I am sat at my desk reading the inaugural edition of Weston’s first newspaper - The Westonian - published Saturday 1 April 1843 by local entrepreneur James Dare who had printing workshops in Richmond Street and Orchard Place.
It ran to eight pages and sold for two old pence at a time when men laboured for £1 a week. Those papers were not cheap but were hugely influential; the equivalent of today’s social media, television and radio all wrapped into a single communication package.
Competition arose on 5 February 1845 when Joseph Whereat published the first edition of The Weston-super-Mare Gazette at the Columbian Printing Office, adjoining the Public Library in Regent Street. At 3d it also contained eight pages of news, opinion, gossip, train times, births deaths & marriages along with revenue producing advertisements.
There’s something satisfying about thumbing the genuine article rather than staring online at digitally enhanced perfection: slightly torn, curled edges, brittle to touch and turning brown with age and spilt coffee (or was it sherry?).
The language, though condescending, verbose, sexist, class conscious and far from inclusive, was of its age and gives real insight into a small Victorian town on the cusp of mass discovery.

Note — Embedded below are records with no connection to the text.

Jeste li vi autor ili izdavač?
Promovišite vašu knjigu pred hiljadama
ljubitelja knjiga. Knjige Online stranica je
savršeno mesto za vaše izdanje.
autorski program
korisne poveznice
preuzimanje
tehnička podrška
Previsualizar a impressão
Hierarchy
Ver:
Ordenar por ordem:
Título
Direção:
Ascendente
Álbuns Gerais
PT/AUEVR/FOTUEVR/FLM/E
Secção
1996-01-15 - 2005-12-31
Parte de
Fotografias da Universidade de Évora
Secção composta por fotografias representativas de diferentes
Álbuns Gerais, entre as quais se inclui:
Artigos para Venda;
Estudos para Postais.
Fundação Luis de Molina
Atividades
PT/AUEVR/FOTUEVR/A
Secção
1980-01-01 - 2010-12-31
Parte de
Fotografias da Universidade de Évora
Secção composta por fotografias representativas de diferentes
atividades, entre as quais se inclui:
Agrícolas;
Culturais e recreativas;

And surprise, surprise media moaning was as much part of early newspaper letter writing as it is today, though the language employed was often more offensive and accusatory than any modern editor would permit. Good old days?

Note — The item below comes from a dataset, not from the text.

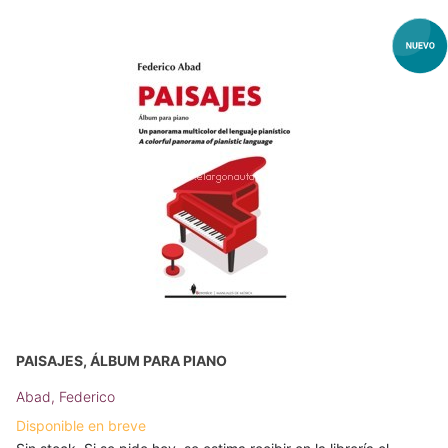
PAISAJES, ÁLBUM PARA PIANO
Abad, Federico
Disponible en breve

In 1855, The Westonian was supplanted by The Weston Mercury and from thence onwards the town had two mass circulating organs of dissemination.
After WW2 people turned increasingly to magazines, wireless and television, and large broadsheet newspapers - ideal for armchair reading or even hiding behind to avoid conversing with fellow train passengers - began to feel the competitive pinch.

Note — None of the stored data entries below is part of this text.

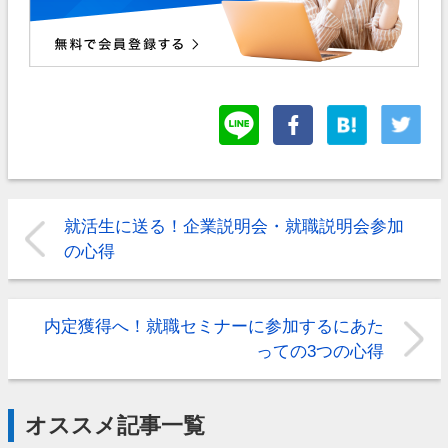
就活生に送る！企業説明会・就職説明会参加
の心得
内定獲得へ！就職セミナーに参加するにあた
っての3つの心得
オススメ記事一覧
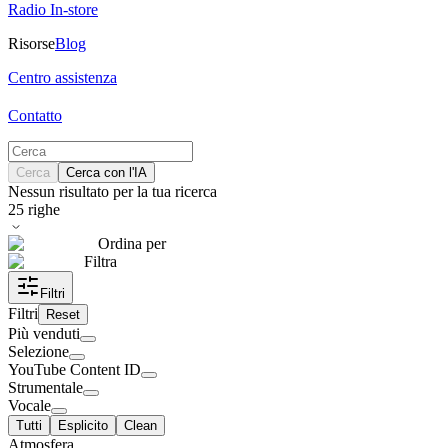
Radio In-store
Risorse
Blog
Centro assistenza
Contatto
Cerca
Cerca con l'IA
Nessun risultato per la tua ricerca
25
righe
Ordina per
Filtra
Filtri
Filtri
Reset
Più venduti
Selezione
YouTube Content ID
Strumentale
Vocale
Tutti
Esplicito
Clean
Atmosfera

Amalgamation is often the precursor to annihilation and, though huge numbers of local titles have been lost across the country in the past half-century, the Mercury has survived. It bought out the Gazette in 1951 and for the past 70 years has been this area’s only paid-for local rag.
James Dare took on William Frampton as a young reporter and then Frampton took on Dare’s daughter, a marriage which eventually gave the Frampton family ownership of the Mercury until sold in 1988 to Community Media Ltd which later became part of Archant.
Newspapers often enjoyed grand town centre premises as befitted the self-important Fourth Estate. Buildings had to be large enough to house printing presses, store paper, employ a myriad of journalists and type setters, and be physically and psychologically at the heart of things.
The Mercury commissioned Weston’s premier architect - Hans Fowler Price (1835-1912) - to design a suitable office in Waterloo Street and, true to form, his drawing board gave us something memorable.
More than any other individual, Price was responsible for creating the Weston style of architecture. With almost 900 projects to his credit, including gentlemen’s mansions, semi-d’s and terraces, churches and chapels, schools and theatre, shops and market hall, masonic lodge and pier clock tower, hospital and sanatorium, he always used the combination of local grey carboniferous limestone, imported creamy Oolitic Bathstone and timber sash windows.
His style was solid but never stodgy and, though of a Low Church tea-total persuasion, his pen produced some wonderful touches of exotic exuberant embellishments, none more so than in the School of Science and Art, Walliscote School and the Mercury Office (conveniently located almost next door to his own business premises at 28 Waterloo Street).
The word ‘iconic’ is over-used but perhaps could be rightly applied to the Mercury building. Price designed the entire street, from Gerard Road to the Royal Hotel, as our version of Baron Haussmann’s wide tree-lined Parisian boulevard, with the strategically placed Mercury office at the point where the road narrows.
The Mercury project was completed in 1885 in a style that’s difficult to pinpoint. Some claim Price’s inspiration for the tower came from Spain’s Saragossa Cathedral (Google it and look for similarities).
There’s certainly more than a touch of exuberant Dutch Baroque, or is it Portuguese Manuellian? Whatever, it’s all good fun and when passing do stop to glance at the heraldic beasts, now somewhat weather-worn but still not beyond giving the odd growl.
The structure sits comfortably within the Great Weston Conservation Area and since 1979 has been a Grade Two Listed Building. What of its future? It can’t be demolished and frontage alterations would need to be handled with great care.
Local newspapers no longer print on-site, are digital in production, employ fewer staff and consequently require smaller premises. It was inevitable that our Mercury would one day downsize - to where I know not and neither do I know to what use this delightfully quirky bit of Weston history might be put. Time will tell.